Your task: Go over the records and copy every line with the string "Integration".

━━ Supplied material

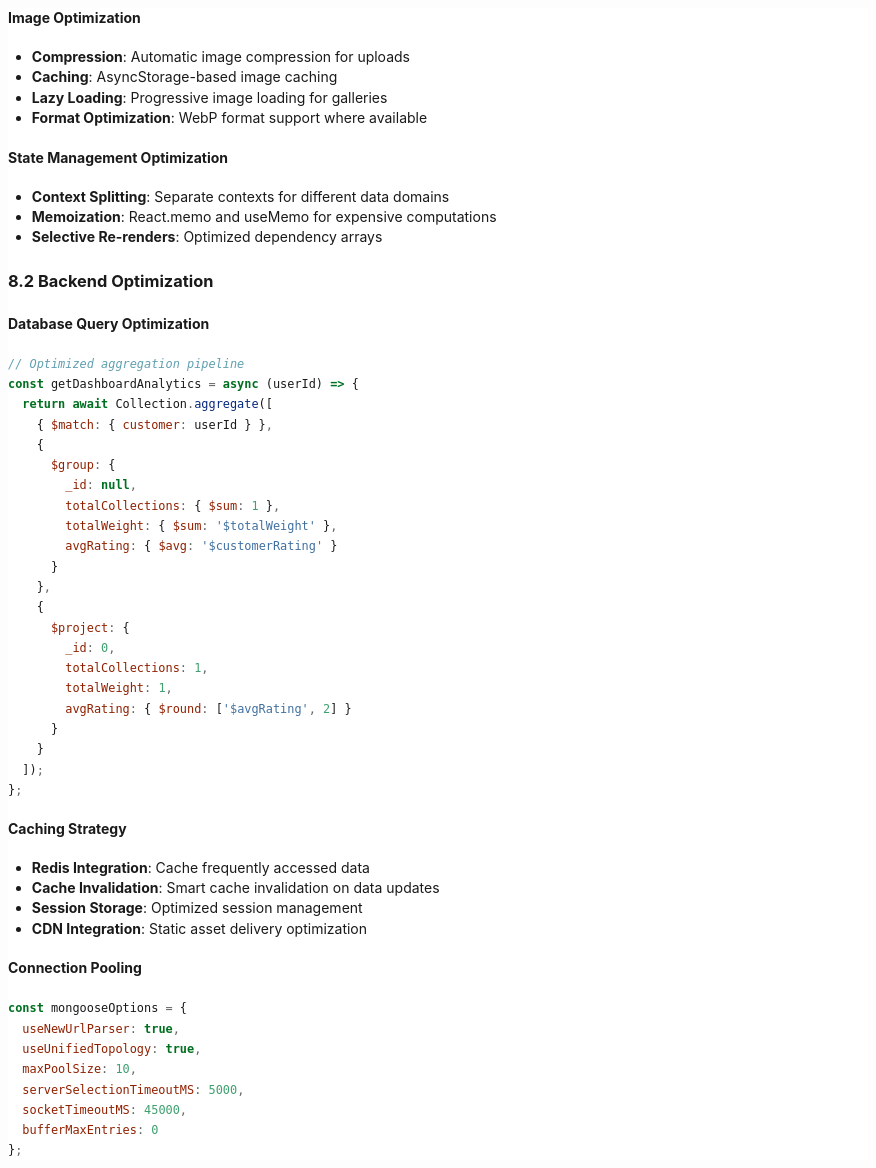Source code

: #### Image Optimization
- **Compression**: Automatic image compression for uploads
- **Caching**: AsyncStorage-based image caching
- **Lazy Loading**: Progressive image loading for galleries
- **Format Optimization**: WebP format support where available

#### State Management Optimization
- **Context Splitting**: Separate contexts for different data domains
- **Memoization**: React.memo and useMemo for expensive computations
- **Selective Re-renders**: Optimized dependency arrays

### 8.2 Backend Optimization

#### Database Query Optimization
```javascript
// Optimized aggregation pipeline
const getDashboardAnalytics = async (userId) => {
  return await Collection.aggregate([
    { $match: { customer: userId } },
    {
      $group: {
        _id: null,
        totalCollections: { $sum: 1 },
        totalWeight: { $sum: '$totalWeight' },
        avgRating: { $avg: '$customerRating' }
      }
    },
    {
      $project: {
        _id: 0,
        totalCollections: 1,
        totalWeight: 1,
        avgRating: { $round: ['$avgRating', 2] }
      }
    }
  ]);
};
```

#### Caching Strategy
- **Redis Integration**: Cache frequently accessed data
- **Cache Invalidation**: Smart cache invalidation on data updates
- **Session Storage**: Optimized session management
- **CDN Integration**: Static asset delivery optimization

#### Connection Pooling
```javascript
const mongooseOptions = {
  useNewUrlParser: true,
  useUnifiedTopology: true,
  maxPoolSize: 10,
  serverSelectionTimeoutMS: 5000,
  socketTimeoutMS: 45000,
  bufferMaxEntries: 0
};
```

━━━━

Solution to this task:
- **Redis Integration**: Cache frequently accessed data
- **CDN Integration**: Static asset delivery optimization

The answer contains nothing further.